In her oft-cited poem “The Summer Day,” the late Mary Oliver wrote, “Tell me, what is it you plan to do with your one wild and precious life?” And as much as I admire her writing and her spirituality, I would have posed a different question.
Our lives feel meaningful when we have a reason to live. No matter what the world throws at us, no matter how challenging or bleak the circumstances, we’ll feel a sense of purpose and keep on going when we have the kind of reason that can inspire us and sustain us.
While it may not have been Mary Oliver’s intended meaning, I hear her encouraging her readers to pursue what they love to do, even if the world keeps telling them they’re impractical and foolish. Write poetry. Paint murals. Play the saxophone. Do the thing that you love to do, that you feel born to do.
Please don’t get me wrong. I readily acknowledge that doing something you love is richly rewarding. But life’s meaning ultimately comes from someplace deeper, from a more powerful source. How we do what we do gives our life meaning.
When we do what we do with love—whatever that may be—then our life will be worth living. That’s true even if the world assures us that we’re daft for living that way.

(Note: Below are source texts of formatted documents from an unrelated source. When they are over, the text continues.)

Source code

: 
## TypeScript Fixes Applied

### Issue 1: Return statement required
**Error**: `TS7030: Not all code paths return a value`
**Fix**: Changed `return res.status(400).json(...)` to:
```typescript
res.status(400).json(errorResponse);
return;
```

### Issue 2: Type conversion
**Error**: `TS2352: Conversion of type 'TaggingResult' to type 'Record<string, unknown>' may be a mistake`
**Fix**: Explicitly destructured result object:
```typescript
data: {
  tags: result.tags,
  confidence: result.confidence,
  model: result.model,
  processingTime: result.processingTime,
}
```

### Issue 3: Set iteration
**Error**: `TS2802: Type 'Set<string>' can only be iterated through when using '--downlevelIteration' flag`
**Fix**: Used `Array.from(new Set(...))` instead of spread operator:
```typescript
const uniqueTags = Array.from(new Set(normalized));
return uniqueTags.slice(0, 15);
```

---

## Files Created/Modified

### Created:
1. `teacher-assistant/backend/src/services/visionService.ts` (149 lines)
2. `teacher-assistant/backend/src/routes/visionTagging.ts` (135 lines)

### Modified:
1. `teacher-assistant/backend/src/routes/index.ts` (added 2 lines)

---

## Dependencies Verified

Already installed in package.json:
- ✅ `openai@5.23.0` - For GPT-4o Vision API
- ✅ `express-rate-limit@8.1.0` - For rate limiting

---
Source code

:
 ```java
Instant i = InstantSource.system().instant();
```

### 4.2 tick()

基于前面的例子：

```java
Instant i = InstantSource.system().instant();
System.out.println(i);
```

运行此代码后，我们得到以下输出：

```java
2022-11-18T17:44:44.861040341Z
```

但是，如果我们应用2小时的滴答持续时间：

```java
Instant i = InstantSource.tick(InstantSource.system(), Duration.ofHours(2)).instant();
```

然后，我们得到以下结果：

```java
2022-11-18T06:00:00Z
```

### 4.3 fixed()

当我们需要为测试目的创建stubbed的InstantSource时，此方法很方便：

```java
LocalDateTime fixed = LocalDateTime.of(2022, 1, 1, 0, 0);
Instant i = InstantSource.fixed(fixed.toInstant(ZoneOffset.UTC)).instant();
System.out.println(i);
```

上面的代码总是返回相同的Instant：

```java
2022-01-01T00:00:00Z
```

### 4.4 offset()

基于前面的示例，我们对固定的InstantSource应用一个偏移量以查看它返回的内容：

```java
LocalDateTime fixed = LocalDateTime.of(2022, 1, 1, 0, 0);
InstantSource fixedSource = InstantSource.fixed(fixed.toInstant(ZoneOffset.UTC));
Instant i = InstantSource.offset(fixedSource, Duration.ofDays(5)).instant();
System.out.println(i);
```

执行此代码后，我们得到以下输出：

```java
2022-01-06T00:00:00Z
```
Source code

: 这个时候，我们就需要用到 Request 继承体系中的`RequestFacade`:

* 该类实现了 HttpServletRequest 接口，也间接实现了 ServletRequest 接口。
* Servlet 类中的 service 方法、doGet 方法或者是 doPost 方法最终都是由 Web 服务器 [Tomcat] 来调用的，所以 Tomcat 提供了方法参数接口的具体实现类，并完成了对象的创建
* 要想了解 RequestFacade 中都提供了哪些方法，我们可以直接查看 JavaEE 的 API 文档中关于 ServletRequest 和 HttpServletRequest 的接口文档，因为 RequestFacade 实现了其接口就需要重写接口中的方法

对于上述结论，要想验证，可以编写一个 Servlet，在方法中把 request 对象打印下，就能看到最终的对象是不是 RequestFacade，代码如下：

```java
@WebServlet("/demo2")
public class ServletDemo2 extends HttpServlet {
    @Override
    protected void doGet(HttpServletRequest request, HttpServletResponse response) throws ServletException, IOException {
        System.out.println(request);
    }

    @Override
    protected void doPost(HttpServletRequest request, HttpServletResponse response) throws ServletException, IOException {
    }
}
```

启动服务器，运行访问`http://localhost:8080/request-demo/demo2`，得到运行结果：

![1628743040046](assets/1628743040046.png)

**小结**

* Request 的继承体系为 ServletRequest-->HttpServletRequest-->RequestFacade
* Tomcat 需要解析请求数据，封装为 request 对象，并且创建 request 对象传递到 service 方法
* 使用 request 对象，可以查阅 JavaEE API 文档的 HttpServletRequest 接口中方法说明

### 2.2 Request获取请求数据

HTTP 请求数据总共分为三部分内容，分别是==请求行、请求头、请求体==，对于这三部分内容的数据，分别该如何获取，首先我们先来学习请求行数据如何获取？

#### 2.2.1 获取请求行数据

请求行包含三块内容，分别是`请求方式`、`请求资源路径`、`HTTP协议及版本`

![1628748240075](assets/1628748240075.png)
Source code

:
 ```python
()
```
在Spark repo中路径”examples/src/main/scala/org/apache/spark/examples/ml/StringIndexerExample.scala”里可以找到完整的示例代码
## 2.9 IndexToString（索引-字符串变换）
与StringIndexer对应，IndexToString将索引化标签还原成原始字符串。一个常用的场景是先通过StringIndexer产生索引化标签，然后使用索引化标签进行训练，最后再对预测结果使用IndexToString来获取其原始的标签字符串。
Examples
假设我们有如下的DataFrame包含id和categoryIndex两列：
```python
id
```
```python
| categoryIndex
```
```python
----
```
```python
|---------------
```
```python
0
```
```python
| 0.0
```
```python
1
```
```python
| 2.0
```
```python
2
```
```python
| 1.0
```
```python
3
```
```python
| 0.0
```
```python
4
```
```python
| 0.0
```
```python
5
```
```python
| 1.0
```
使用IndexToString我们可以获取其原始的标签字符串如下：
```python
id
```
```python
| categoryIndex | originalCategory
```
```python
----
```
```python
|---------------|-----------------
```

Paul told the Corinthians something very much like this. He said, “The message about the cross is foolishness to those who are perishing.” (1 Corinthians 1:18)
Paradoxically, Jesus showed us how to live most clearly—and most starkly—on the cross. The cross is a message to all of us about what makes life worth living. The cross reveals the true nature of love.
Jesus put it like this. “If any want to become my followers, let them deny themselves and take up their cross and follow me. For those who want to save their life will lose it, and those who lose their life for my sake, and for the sake of the gospel, will save it. For what will it profit them to gain the whole world and forfeit their life?” (Mark 8:34-36)
Whether we’re an artist or a short-order cook, a stay-at-home parent, a roofer, a brain surgeon, or a house cleaner, we can devote ourselves to making the world better for someone else. We can write, cook, or change a diaper in love.
By comparison, a life devoted to something less than love is just going through the motions. You’re dead and just don’t know it yet.
The martyrs of the early church teach us this very lesson. They died at the hands of the Roman authorities for refusing to renounce their faith. But let’s be clear about what they were doing.
The martyrs did not choose to die for the sake of theological concepts. Jesus had taught them the key to a meaningful life.
You know you’re loved when you love. You genuinely love yourself when you love your neighbor. This is a love-shaped life.
Doing what we do with love makes life worth living. And as it turns out, that’s the only kind of life that you can never lose.